Could a once-a-fortnight epilepsy drug be just what the doctor will order?
A long-lasting pill that releases its medicine for two weeks after being swallowed, has the potential to revolutionise the treatment of conditions including epilepsy, say researchers.
Scientists in the US have developed a prototype for a long-acting pill which, in the future, could put an end to the need for numerous repeat doses on a daily basis.
However, Professor Philip Patsalos, head of Epilepsy Society's Therapeutic Drug Monitoring Unit, has sounded a note of caution.
'At the moment it can take many weeks to adjust a person's epilepsy medication so that they always have the right concentration of the drug in their blood to give them maximum seizure control,' he said. 'Therefore it could take many months to get the right dose with a long-acting pill and achieving optimum seizure control may be unacceptably delayed.'
The prototype has been tested with a malaria drug called ivermectin by the Massachusetts Institute of Technology team. Now a US company, Lyndra is developing the technology further, focusing on epilepsy, neuropsychiatric disorders, HIV and diabetes.

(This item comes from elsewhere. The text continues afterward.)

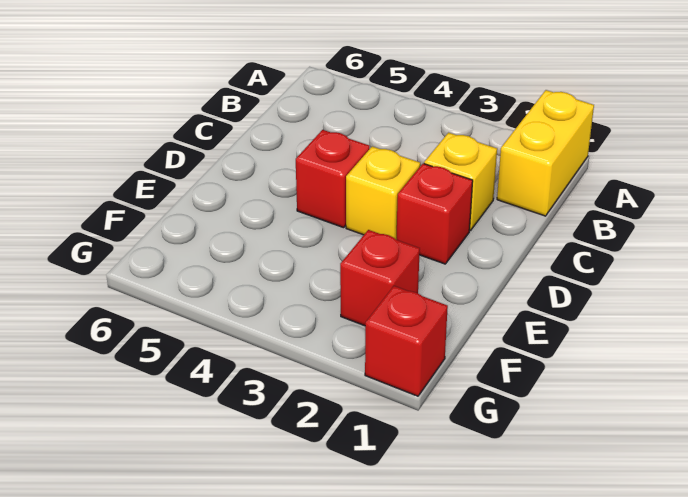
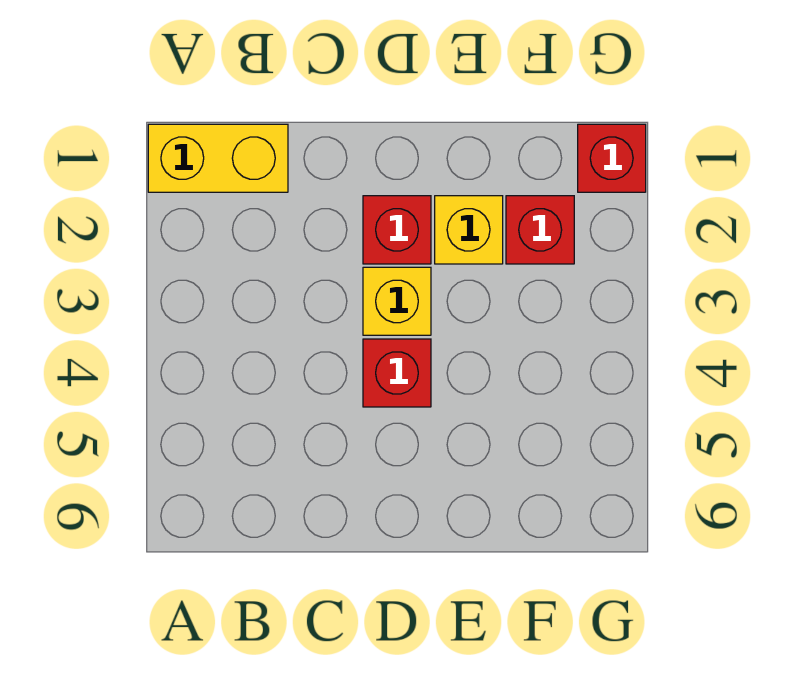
yellow brick C2 level 1 -> yellow brick E2 level 1

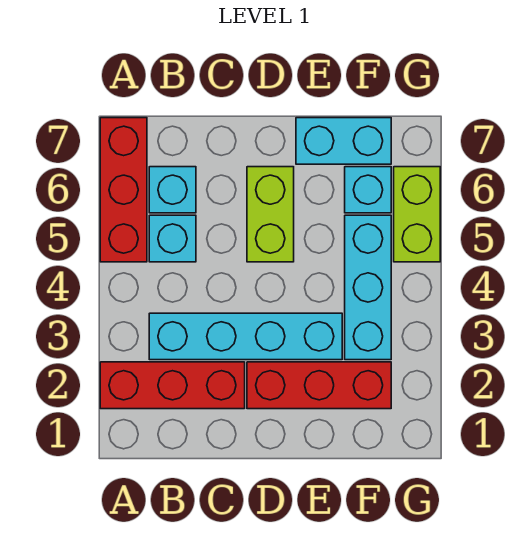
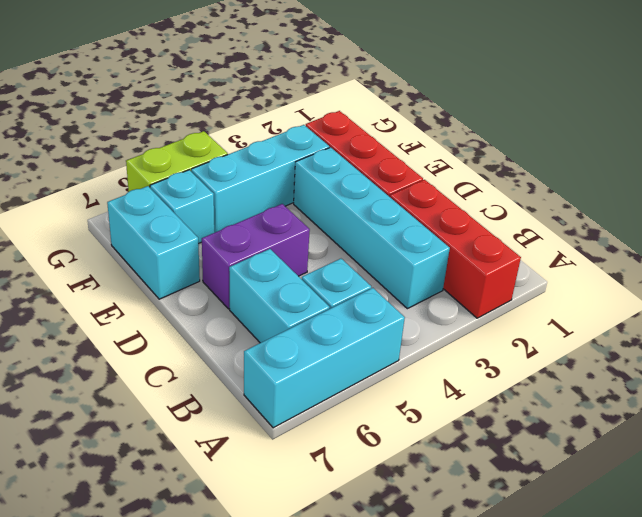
red brick A5:A7 level 1 -> cyan brick A5:A7 level 1
cyan brick B6 level 1 -> cyan brick B6:C6 level 1
lime brick D5:D6 level 1 -> purple brick D5:D6 level 1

Co-author of the research, Dr Giovanni Traverso, from Harvard Medical School in the US, said: 'We want to make it as easy as possible for people to take their medications over a sustained period of time.
'When patients have to remember to take a drug everyday or multiple times a day, we start to see less and less adherence to the regimen.

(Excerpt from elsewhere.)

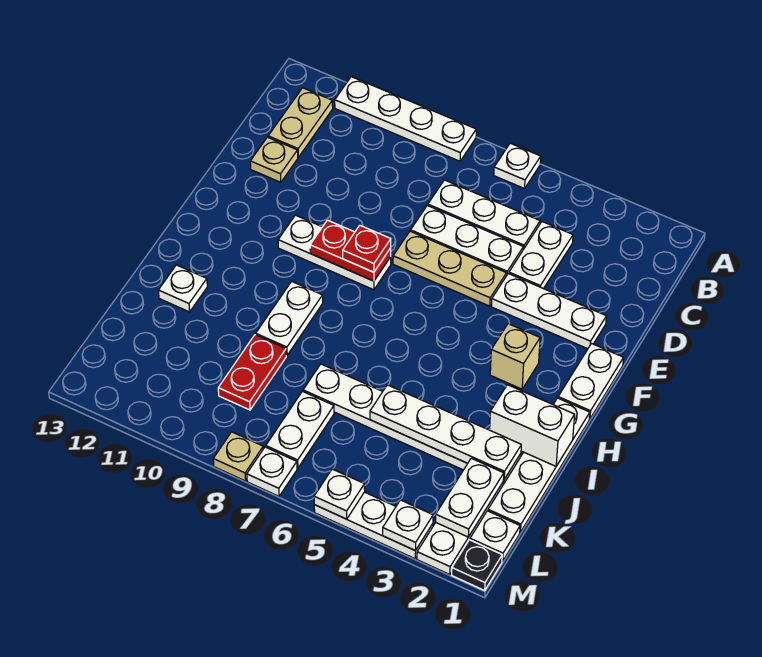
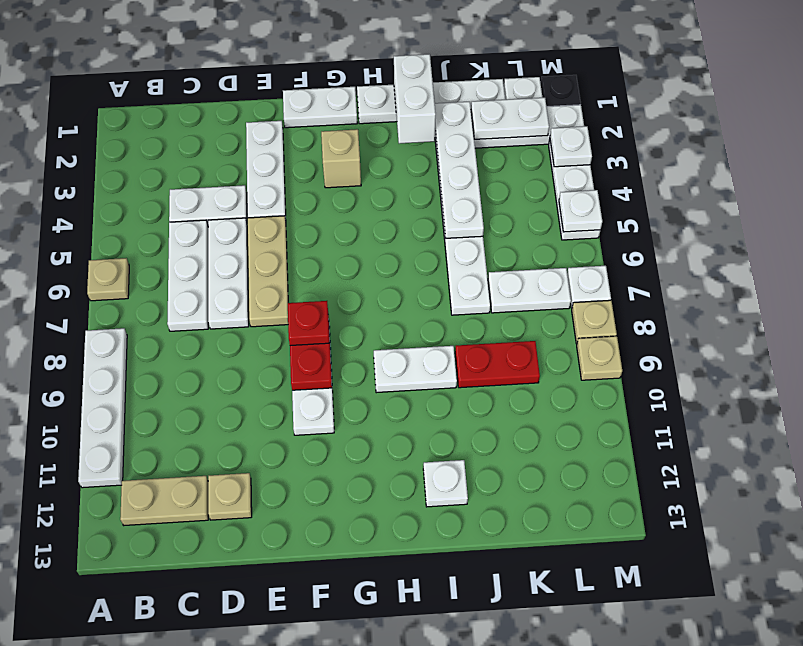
white plate A6 level 1 -> tan plate A6 level 1
none -> tan plate M9 level 1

'Being able to swallow a capsule once a week or once a month could change the way we think about delivering medications."
Professor Patsalos agreed that people with epilepsy who have to take their medication two or three times a day are less adherent to their medication than those who only need to take their drugs once a day.

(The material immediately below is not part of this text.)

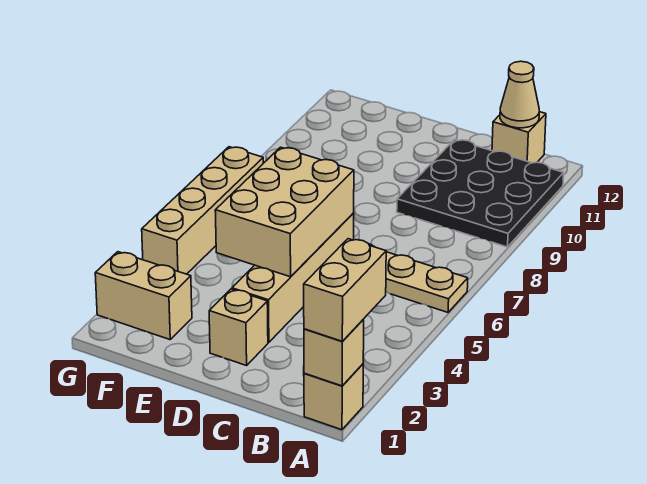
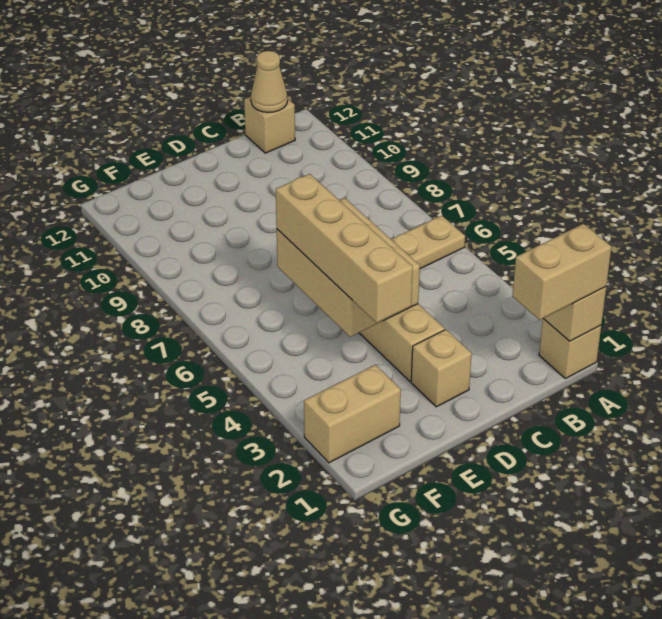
tan brick A1:A2 level 3 -> tan brick A1:B1 level 3
black plate A9:C11 level 1 -> none
tan brick G4:G7 level 1 -> tan brick E3:E6 level 3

However he added: 'While the availability of an AED formulation that can be taken every two weeks or even monthly sounds attractive, adherence may be compromised because the medication may not be taken frequently enough to allow patients to get into a “routine”; and this may be particularly problematic with the elderly and others with memory issues.'
The prototype pill has a unique star-shaped structure with six arms that can be folded inwards and encased in a smooth capsule.
Drug molecules are loaded into the arms. After the capsule is swallowed, stomach acid dissolves its outer layer allowing the arms to unfold and release their payload.
Once expanded, the "star" is large enough to stay in the stomach and resist being pushed further down the digestive tract. However, it is not so large that there is a risk of blockage. Eventually, the arms break off and the pieces are expelled naturally.